In any function involving a square root, it's crucial to ensure that the value under the square root is non-negative because the square root of a negative number is not defined in the set of real numbers; it would be an imaginary number. In our exercise, the expression under the square root is \( \sqrt{x-2} \). Therefore, \( x-2 \) must be equal to or greater than 0, leading us to the inequality \( x \geq 2 \). This is how we derive part of the domain restriction for functions containing square roots.

Logarithms are fascinating and vital concepts in mathematics because they help us deal with very large or very small numbers. The logarithmic function is the inverse of the exponential function. In simpler terms, if you think of exponentiation as multiplying a number by itself a certain number of times, taking a logarithm would find out "how many times" to achieve a certain result.
In any function involving a logarithm, such as \( \log_{5}(10-x) \), the expression inside the logarithm must be positive for it to be defined in real numbers. That's because logarithms of non-positive numbers are undefined in the real number system.
In the context of our problem, \( 10-x \) must be greater than 0, leading to the inequality \( x < 10 \). This is why we have another restriction on the domain of our function, because the logarithm must have a positive argument.

Inequalities are mathematical statements that describe the relative size or order of two objects. Unlike equations, which show equality, inequalities show one side is larger or smaller than the other. Inequalities are crucial in determining the domain of functions, especially when dealing with restrictions like the ones from square roots and logarithms.

Your instructions → In order of first appearance, list every expression or inequality written in mathematical notation in the text on domain restrictions. The data that follow are drawn from a separate, unrelated source.

Recorded information →
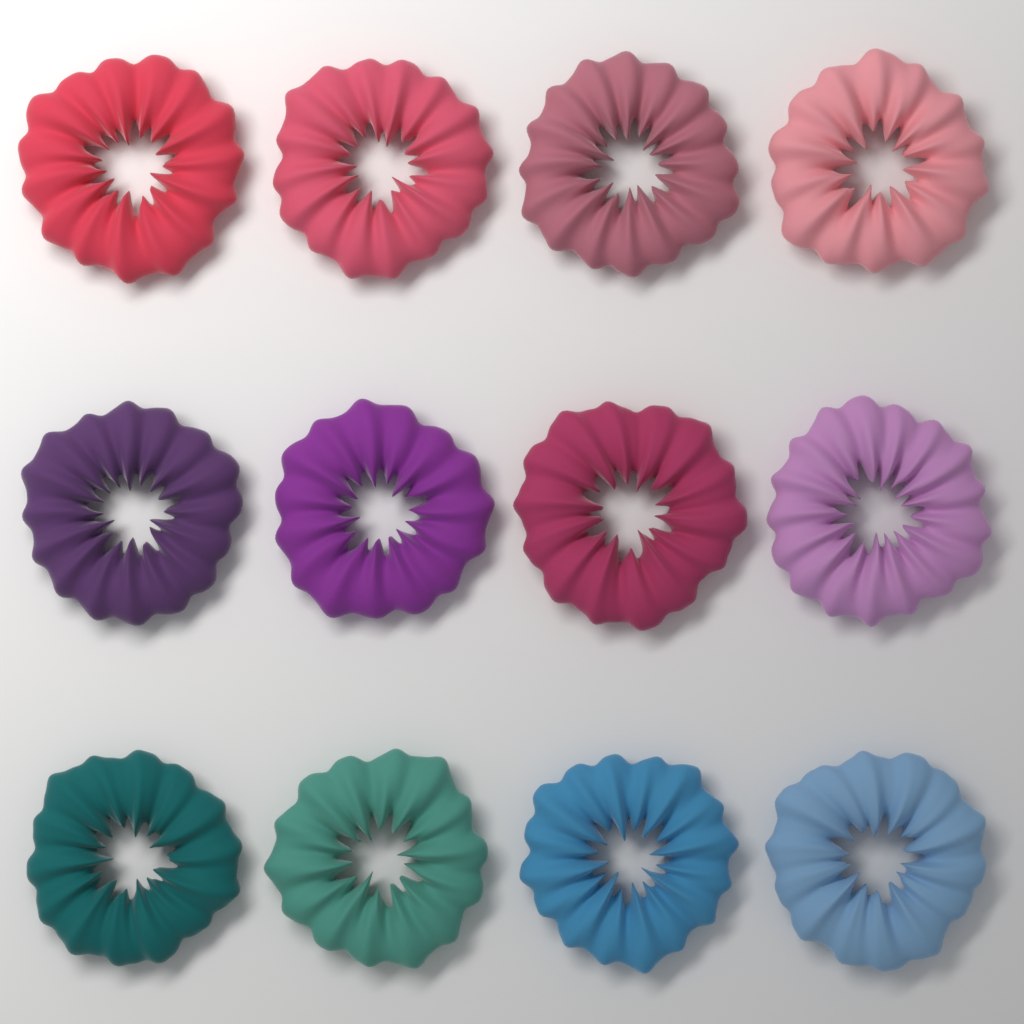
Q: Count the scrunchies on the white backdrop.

==

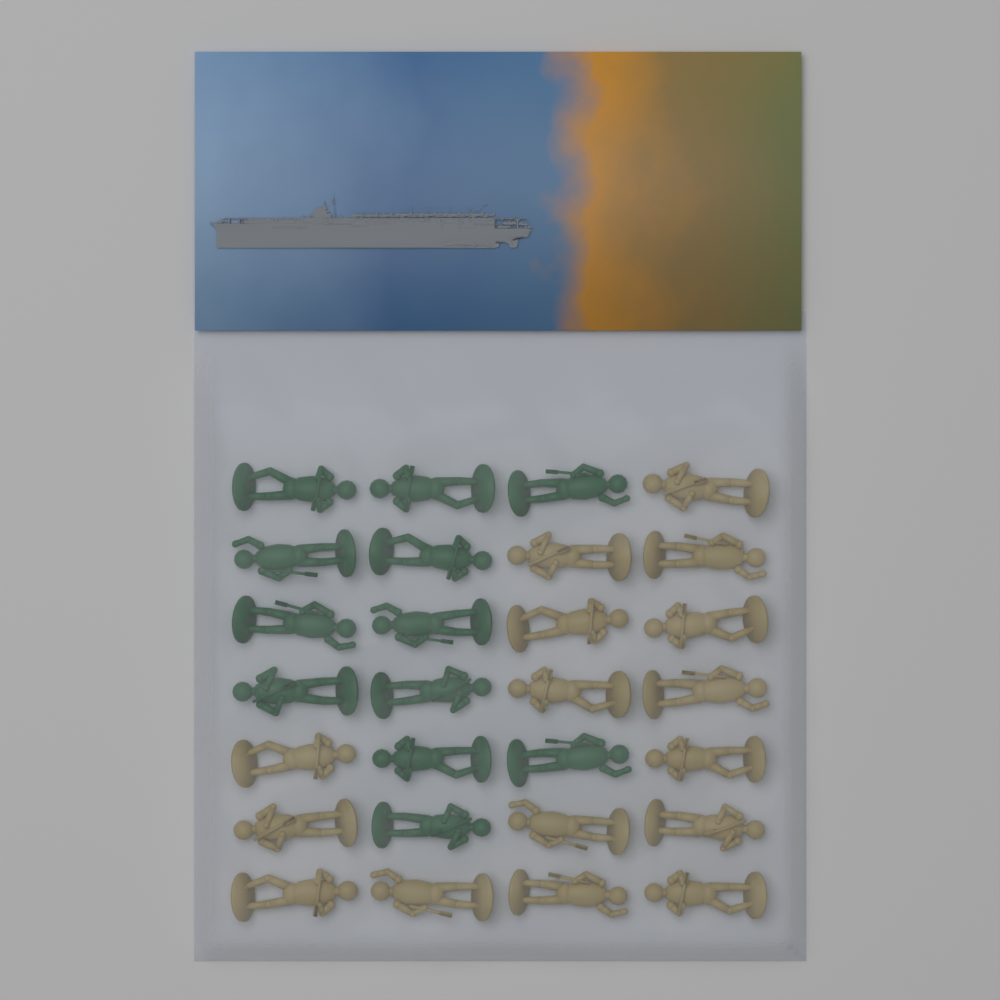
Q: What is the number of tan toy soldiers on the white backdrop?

---

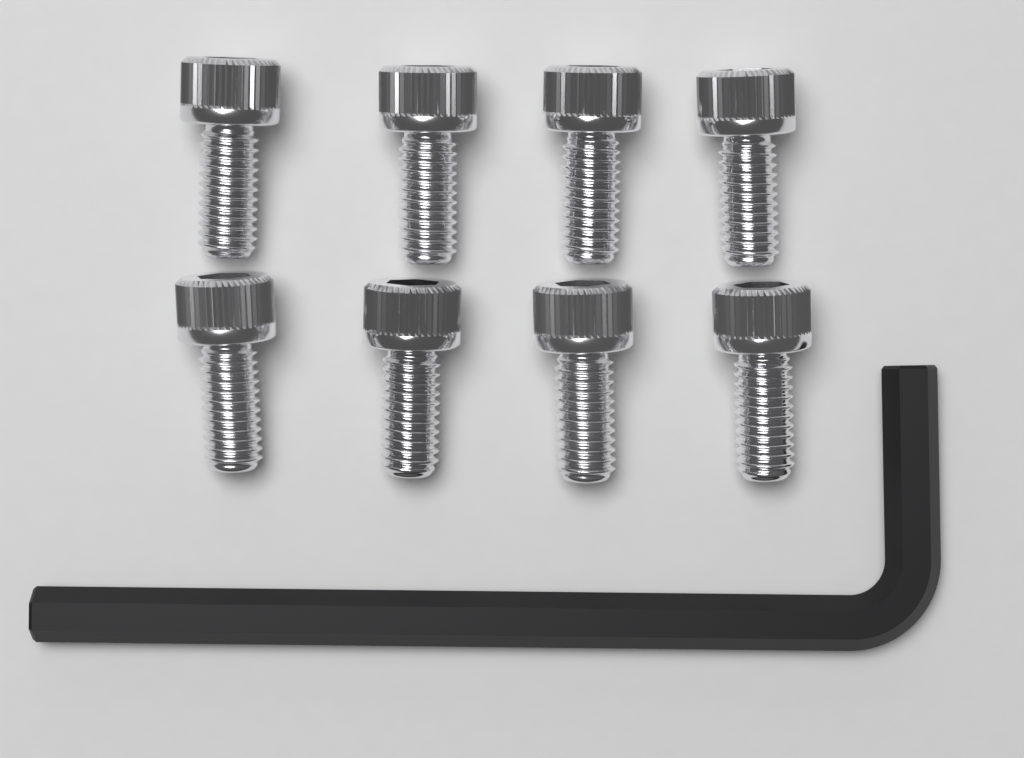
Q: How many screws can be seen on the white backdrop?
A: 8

Answer to the exercise →
√(x − 2)
x − 2
x ≥ 2
log₅(10 − x)
10 − x
x < 10